Activity:
The pictures stay out; everything else in the entries below must be returned exactly.

BEGIN

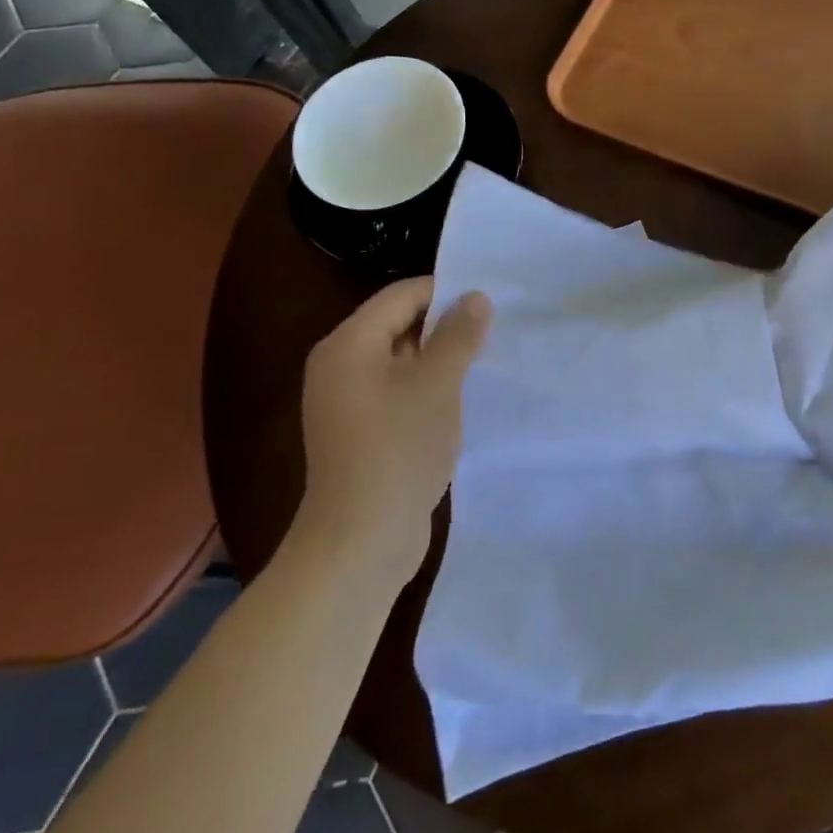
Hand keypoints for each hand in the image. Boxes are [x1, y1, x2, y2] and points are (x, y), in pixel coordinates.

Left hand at [296, 277, 490, 567]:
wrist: (361, 540)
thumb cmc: (399, 449)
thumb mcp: (438, 384)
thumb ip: (458, 335)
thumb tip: (475, 297)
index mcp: (348, 344)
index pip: (401, 295)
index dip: (446, 292)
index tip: (489, 301)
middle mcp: (339, 365)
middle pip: (398, 323)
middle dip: (445, 324)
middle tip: (492, 329)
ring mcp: (346, 400)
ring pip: (401, 358)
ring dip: (440, 356)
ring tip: (483, 360)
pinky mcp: (359, 429)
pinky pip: (397, 388)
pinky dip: (426, 385)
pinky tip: (459, 396)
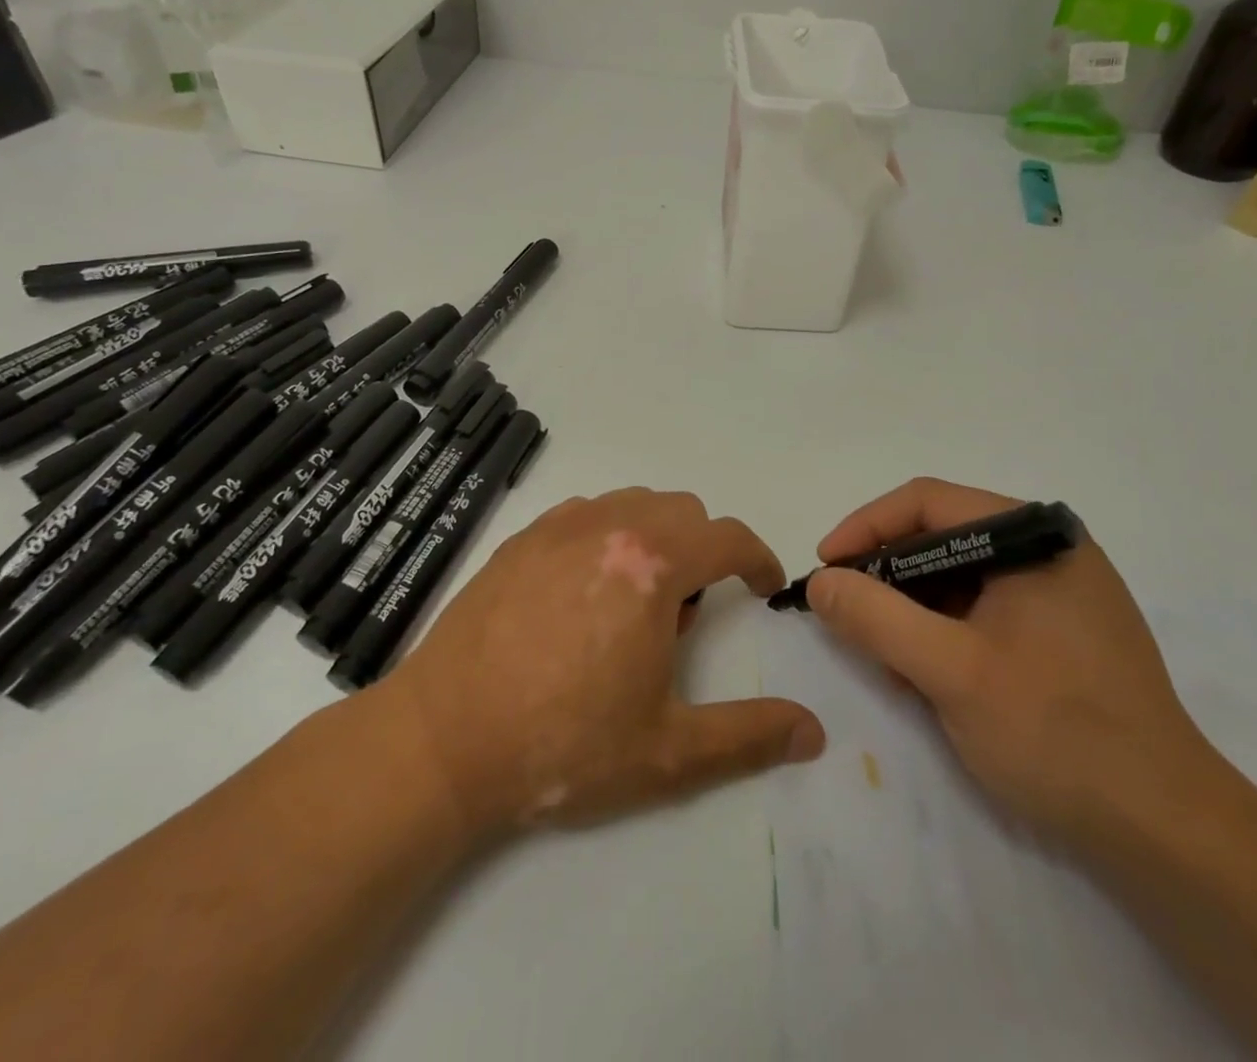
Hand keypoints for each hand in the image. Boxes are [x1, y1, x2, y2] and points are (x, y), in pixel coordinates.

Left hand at [375, 488, 826, 839]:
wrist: (442, 741)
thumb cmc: (562, 746)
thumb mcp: (667, 753)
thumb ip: (749, 736)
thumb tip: (814, 731)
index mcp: (652, 566)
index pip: (728, 537)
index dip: (758, 559)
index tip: (764, 588)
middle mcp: (610, 526)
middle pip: (684, 511)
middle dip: (703, 553)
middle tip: (682, 619)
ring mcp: (559, 526)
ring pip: (635, 504)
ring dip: (657, 539)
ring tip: (632, 605)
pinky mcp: (521, 537)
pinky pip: (587, 512)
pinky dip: (608, 535)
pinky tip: (584, 593)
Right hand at [809, 478, 1208, 842]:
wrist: (1169, 832)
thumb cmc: (1056, 733)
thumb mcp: (950, 672)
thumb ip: (875, 618)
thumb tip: (821, 582)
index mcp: (1033, 536)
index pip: (927, 502)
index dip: (865, 528)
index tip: (825, 568)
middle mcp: (1049, 549)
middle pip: (942, 537)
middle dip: (888, 576)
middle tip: (847, 617)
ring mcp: (1062, 591)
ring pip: (960, 577)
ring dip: (914, 611)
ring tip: (887, 660)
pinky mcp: (1065, 631)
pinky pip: (985, 609)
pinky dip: (945, 632)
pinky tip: (929, 676)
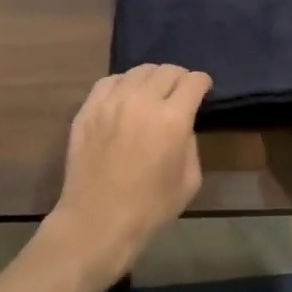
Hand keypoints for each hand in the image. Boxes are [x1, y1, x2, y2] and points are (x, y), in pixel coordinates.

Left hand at [48, 63, 212, 280]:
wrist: (98, 221)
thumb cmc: (150, 208)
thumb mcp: (189, 180)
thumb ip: (191, 143)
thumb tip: (182, 125)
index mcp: (172, 119)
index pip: (193, 81)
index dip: (203, 82)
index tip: (203, 89)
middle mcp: (142, 101)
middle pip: (166, 70)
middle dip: (179, 77)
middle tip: (180, 91)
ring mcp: (111, 102)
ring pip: (137, 71)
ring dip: (152, 78)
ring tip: (152, 91)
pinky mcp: (88, 109)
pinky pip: (109, 81)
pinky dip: (123, 83)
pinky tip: (125, 96)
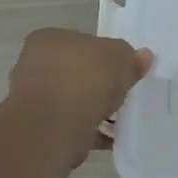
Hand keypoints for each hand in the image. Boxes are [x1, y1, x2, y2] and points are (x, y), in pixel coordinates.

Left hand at [7, 29, 153, 164]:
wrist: (55, 126)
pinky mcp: (40, 127)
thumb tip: (142, 56)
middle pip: (76, 71)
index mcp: (48, 39)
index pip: (80, 42)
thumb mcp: (120, 58)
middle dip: (97, 83)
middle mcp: (35, 65)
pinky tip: (110, 138)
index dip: (103, 55)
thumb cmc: (85, 78)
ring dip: (93, 108)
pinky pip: (72, 125)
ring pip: (72, 100)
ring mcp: (34, 98)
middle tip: (122, 93)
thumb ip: (131, 57)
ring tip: (119, 118)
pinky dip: (89, 130)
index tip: (121, 70)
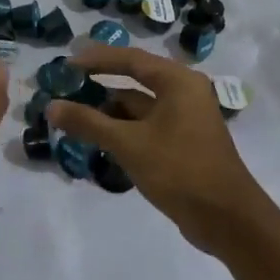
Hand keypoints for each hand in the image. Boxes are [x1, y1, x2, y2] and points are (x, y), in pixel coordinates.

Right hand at [46, 45, 274, 256]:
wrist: (228, 220)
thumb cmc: (180, 170)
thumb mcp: (129, 144)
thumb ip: (88, 123)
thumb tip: (51, 106)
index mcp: (178, 82)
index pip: (130, 59)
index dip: (96, 59)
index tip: (65, 63)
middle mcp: (184, 93)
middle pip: (134, 79)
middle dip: (99, 84)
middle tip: (65, 86)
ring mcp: (185, 119)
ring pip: (139, 106)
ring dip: (108, 110)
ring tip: (72, 114)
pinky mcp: (182, 143)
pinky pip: (146, 126)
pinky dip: (122, 128)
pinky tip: (97, 138)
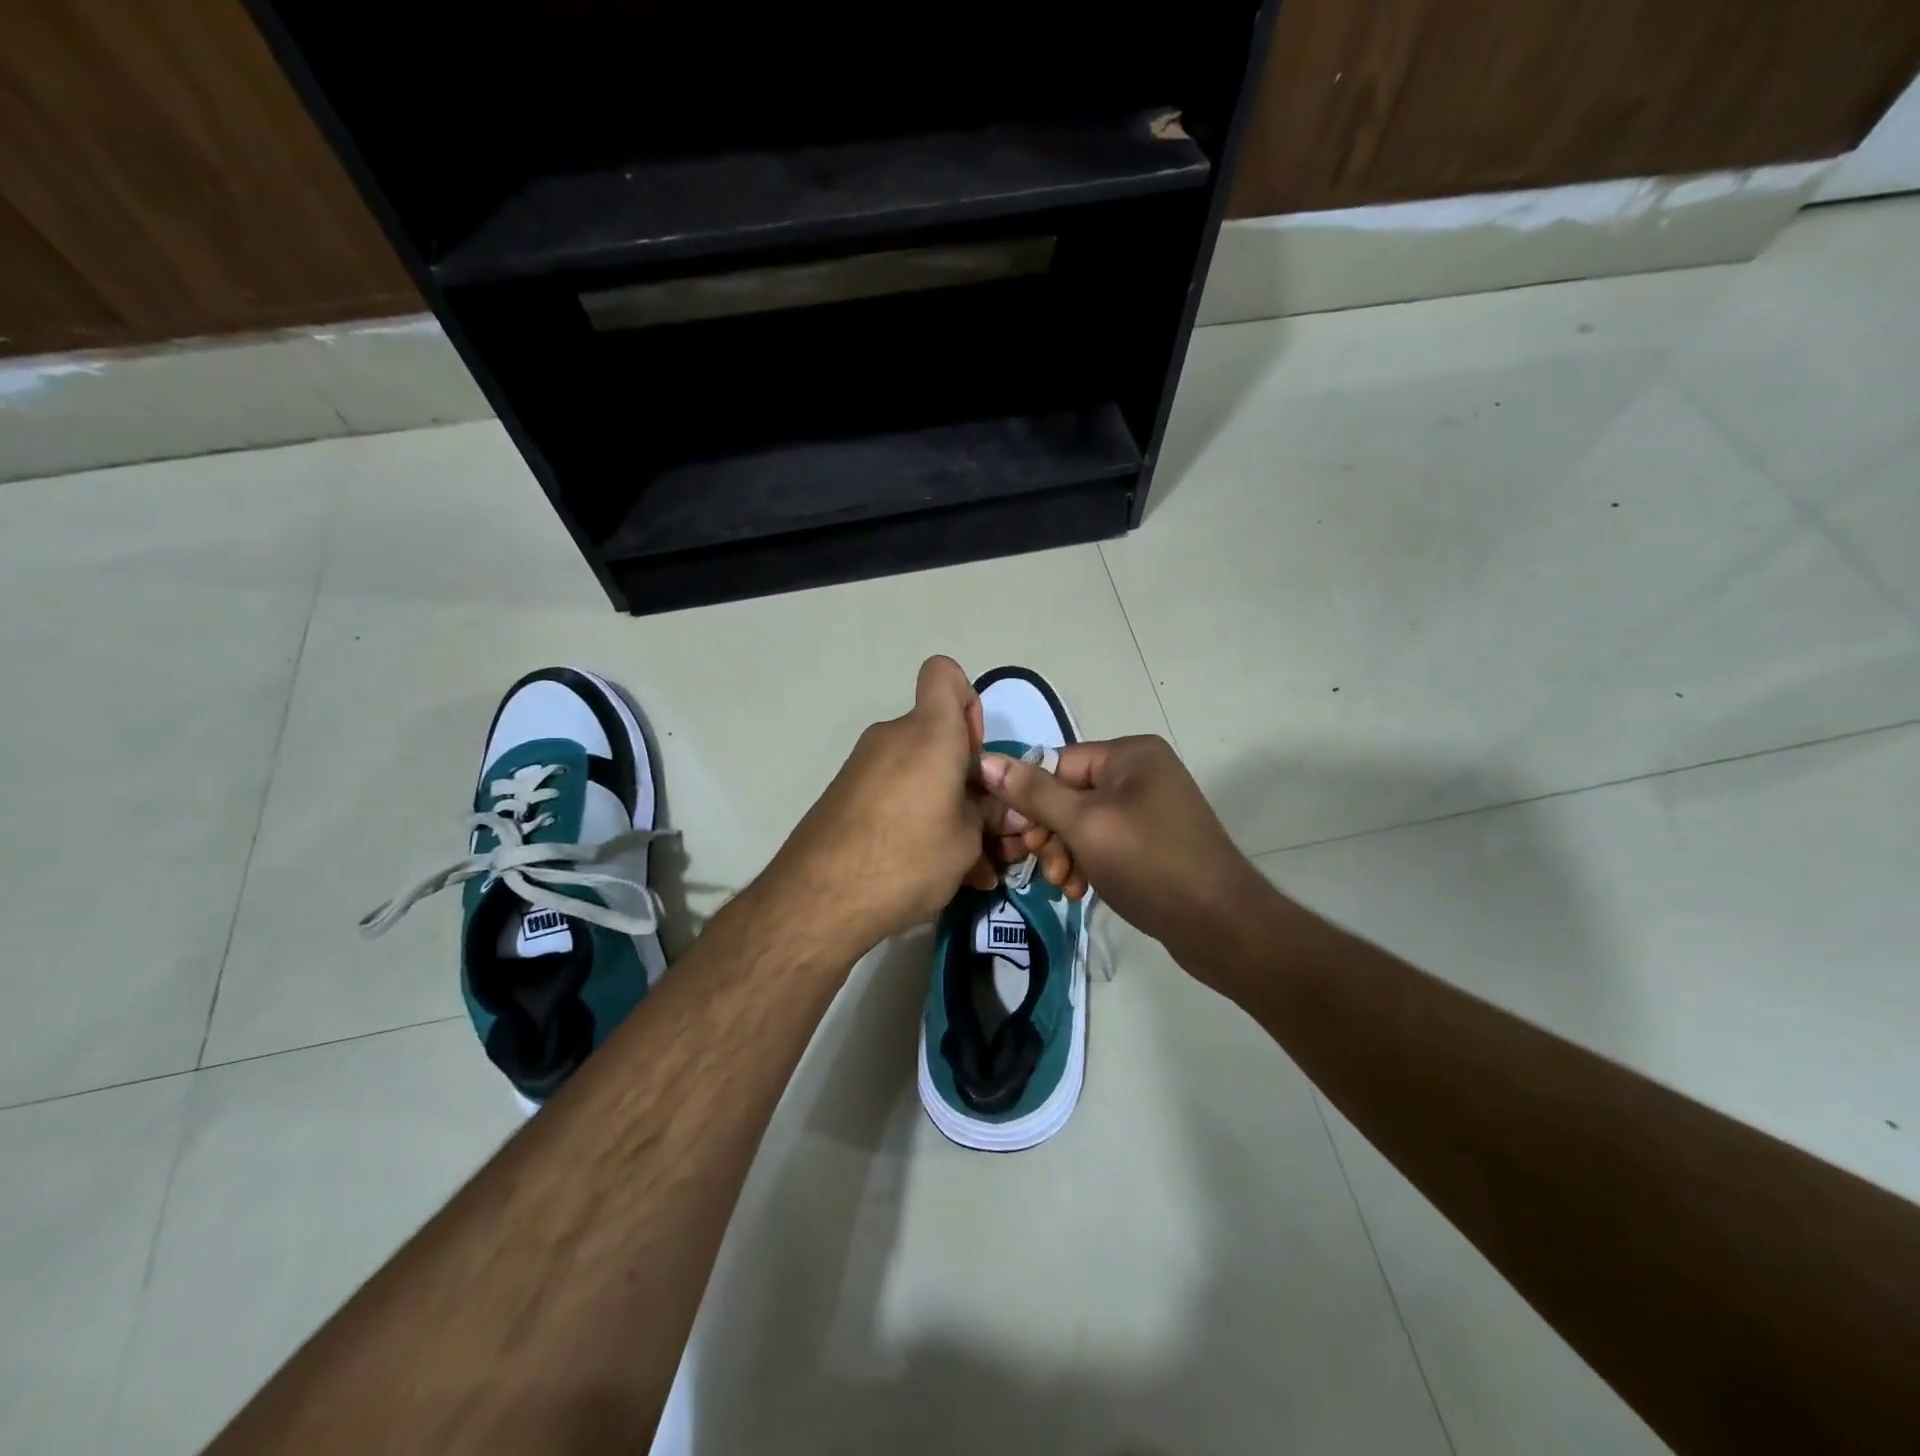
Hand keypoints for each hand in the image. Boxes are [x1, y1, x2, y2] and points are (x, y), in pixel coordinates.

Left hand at [755, 656, 997, 960]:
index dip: (967, 702)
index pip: (944, 673)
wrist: (818, 900)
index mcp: (928, 733)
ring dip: (944, 807)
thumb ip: (989, 815)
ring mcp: (863, 766)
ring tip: (966, 864)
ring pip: (918, 773)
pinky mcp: (845, 795)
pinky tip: (930, 869)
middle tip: (985, 829)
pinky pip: (894, 794)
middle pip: (937, 736)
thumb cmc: (907, 857)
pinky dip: (915, 819)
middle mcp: (892, 737)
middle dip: (965, 776)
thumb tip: (1008, 809)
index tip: (975, 753)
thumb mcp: (967, 841)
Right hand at [977, 735, 1266, 970]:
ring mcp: (1149, 809)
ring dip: (1065, 853)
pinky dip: (1087, 863)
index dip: (1033, 801)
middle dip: (1051, 833)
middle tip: (1044, 866)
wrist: (1220, 925)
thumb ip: (1034, 793)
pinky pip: (1105, 842)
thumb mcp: (1085, 825)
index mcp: (1130, 755)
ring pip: (1083, 823)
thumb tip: (987, 760)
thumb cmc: (1149, 863)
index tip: (1019, 839)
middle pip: (1069, 794)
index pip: (1059, 764)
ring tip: (1065, 885)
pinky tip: (1081, 890)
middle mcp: (1141, 773)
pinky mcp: (1152, 842)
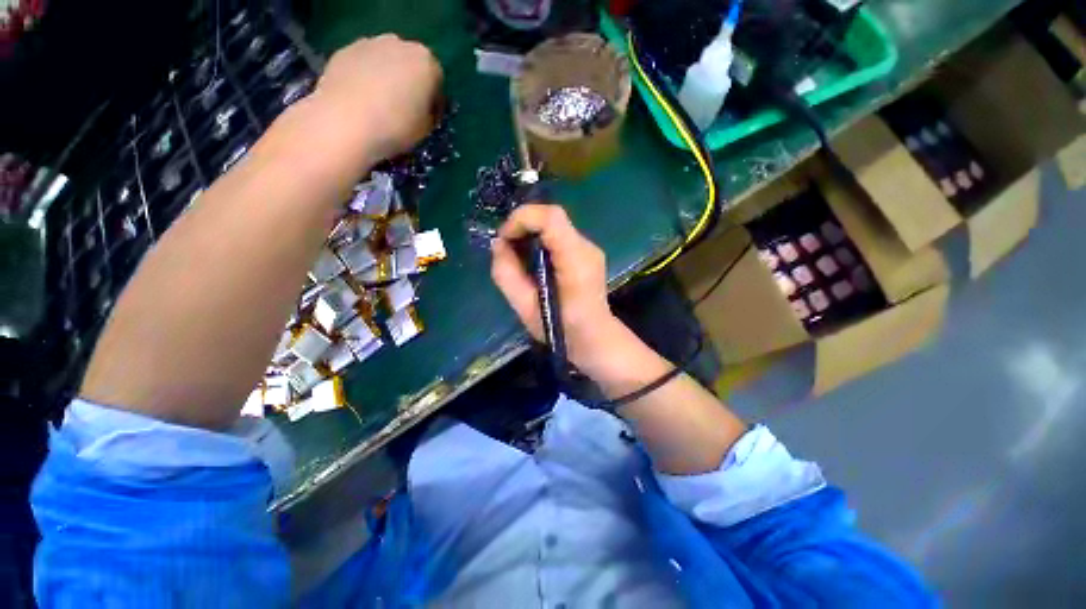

END

Result:
Hand keypoints for each hand in the image. Boxes are [x1, y1, x2, y2] and points are (x, y), in pixel coordinates.

Left hand at [296, 277, 490, 567]:
wrist: (361, 540)
thumb cmc: (399, 449)
thumb mcp: (438, 384)
thumb ip: (458, 335)
thumb tip: (475, 297)
index mcp: (348, 344)
index pip: (401, 295)
index dip: (446, 292)
index tip: (489, 301)
middle mcp: (339, 365)
middle pip: (398, 323)
middle dip: (445, 324)
middle tip: (492, 329)
ring mcp: (346, 400)
ring pip: (401, 358)
ring dip: (440, 356)
ring tip: (483, 360)
pinky mcp: (359, 429)
pinky pip: (397, 388)
pinky dip: (426, 385)
pinky tip: (459, 396)
Hand keypoints for each hand in the image. Boxes are [x1, y1, x2, y2] and points are (x, y), in pixel coordinates.

Left hand at [375, 488, 826, 839]:
wrist: (442, 741)
thumb cmc: (562, 746)
thumb mcp: (667, 753)
thumb ip: (749, 736)
thumb tip: (814, 731)
index mcp: (652, 566)
index pip: (728, 537)
index dip: (758, 559)
index tip: (764, 588)
middle mcp: (610, 526)
middle pip: (684, 511)
middle dip: (703, 553)
middle tip: (682, 619)
ring mcp: (559, 526)
ring pip: (635, 504)
ring dip: (657, 539)
ring tip: (632, 605)
pinky mcp: (521, 537)
pinky pip: (587, 512)
pinky dip: (608, 535)
pinky tip: (584, 593)
Right hand at [809, 478, 1208, 842]:
wrist: (1169, 832)
thumb cmc: (1056, 733)
thumb mcp: (950, 672)
thumb ip: (875, 618)
thumb tip: (821, 582)
index mcp: (1033, 536)
index pip: (927, 502)
index dip: (865, 528)
index tip: (825, 568)
middle mcp: (1049, 549)
middle pip: (942, 537)
middle dip: (888, 576)
middle tip: (847, 617)
ring mcp: (1062, 591)
ring pip: (960, 577)
ring dip: (914, 611)
ring tip: (887, 660)
pinky mcp: (1065, 631)
pinky pip: (985, 609)
pinky dip: (945, 632)
pinky tip: (929, 676)
Hand keypoints for each hand in the image. Boxes are [x1, y1, x2, y2] and points are (x, y), in pixel coordinates.

Left hand at [48, 63, 212, 280]:
wrist: (98, 221)
thumb cmc: (150, 208)
thumb mcp: (189, 180)
thumb ip: (191, 143)
thumb tip: (182, 125)
index mcp: (172, 119)
index pip: (193, 81)
index dip: (203, 82)
index tip: (203, 89)
middle mcp: (142, 101)
middle pip: (166, 70)
middle dip: (179, 77)
middle tip: (180, 91)
ring mcp: (111, 102)
ring pip: (137, 71)
ring dip: (152, 78)
ring tip: (152, 91)
pinky mcp: (88, 109)
pinky pip: (109, 81)
pinky dip: (123, 83)
pinky tip: (125, 96)
Hand keypoints for each hand in the image. Boxes are [x1, y1, x2, y2] and points are (x, y), in pixel coordinates.

Left hand at [7, 29, 153, 164]:
wrist: (55, 126)
pinky mcp: (40, 127)
thumb tip: (142, 56)
middle pip: (76, 71)
index mcp: (48, 39)
index pip: (80, 42)
thumb mcp: (120, 58)
middle dip: (97, 83)
middle mcp: (35, 65)
pinky tip: (110, 138)
index dip: (103, 55)
thumb cmc: (85, 78)
ring dip: (93, 108)
pinky pip: (72, 125)
ring pip: (72, 100)
ring mcp: (34, 98)
middle tip: (122, 93)
thumb ip: (131, 57)
ring tip: (119, 118)
pinky dip: (89, 130)
index tip: (121, 70)
Hand keypoints for each hand in the image. Boxes are [x1, y1, x2, y2] and points are (x, y), in pixel coordinates.

Right hand at [46, 45, 274, 256]:
wrist: (228, 220)
thumb cmc: (180, 170)
thumb mcp: (129, 144)
thumb ip: (88, 123)
thumb tip: (51, 106)
index mcp: (178, 82)
index pip: (130, 59)
index dip: (96, 59)
index tip: (65, 63)
middle mcp: (184, 93)
middle pip: (134, 79)
middle dip: (99, 84)
middle tip: (65, 86)
ring mcp: (185, 119)
ring pip: (139, 106)
ring dip: (108, 110)
ring tip: (72, 114)
pinky mcp: (182, 143)
pinky pip: (146, 126)
pinky dip: (122, 128)
pinky tip: (97, 138)
Hand keypoints for each hand in the image. Boxes are [x1, y1, x2, y2] and points are (x, y), in pixel coordinates.

Left hand at [755, 656, 997, 960]:
index dip: (967, 702)
index pip: (944, 673)
wrist: (818, 900)
index mcp: (928, 733)
ring dip: (944, 807)
thumb ip: (989, 815)
ring mcp: (863, 766)
ring tip: (966, 864)
ring pip: (918, 773)
pinky mcp: (845, 795)
pinky tip: (930, 869)
middle tip: (985, 829)
pinky pip: (894, 794)
middle pip: (937, 736)
thumb cmc: (907, 857)
pinky dip: (915, 819)
middle mcp: (892, 737)
middle dip: (965, 776)
thumb tip: (1008, 809)
index tip: (975, 753)
thumb mcp: (967, 841)
Right hand at [977, 735, 1266, 970]:
ring mcp: (1149, 809)
ring dip: (1065, 853)
pinky dip: (1087, 863)
index dip: (1033, 801)
middle dip: (1051, 833)
middle tip: (1044, 866)
wrist: (1220, 925)
thumb ip: (1034, 793)
pinky pip: (1105, 842)
thumb mcp: (1085, 825)
index mcp: (1130, 755)
ring pip: (1083, 823)
thumb tip: (987, 760)
thumb cmc: (1149, 863)
index tip: (1019, 839)
middle pip: (1069, 794)
index pip: (1059, 764)
ring tip: (1065, 885)
pinky tip: (1081, 890)
middle mcp: (1141, 773)
pinky mcp: (1152, 842)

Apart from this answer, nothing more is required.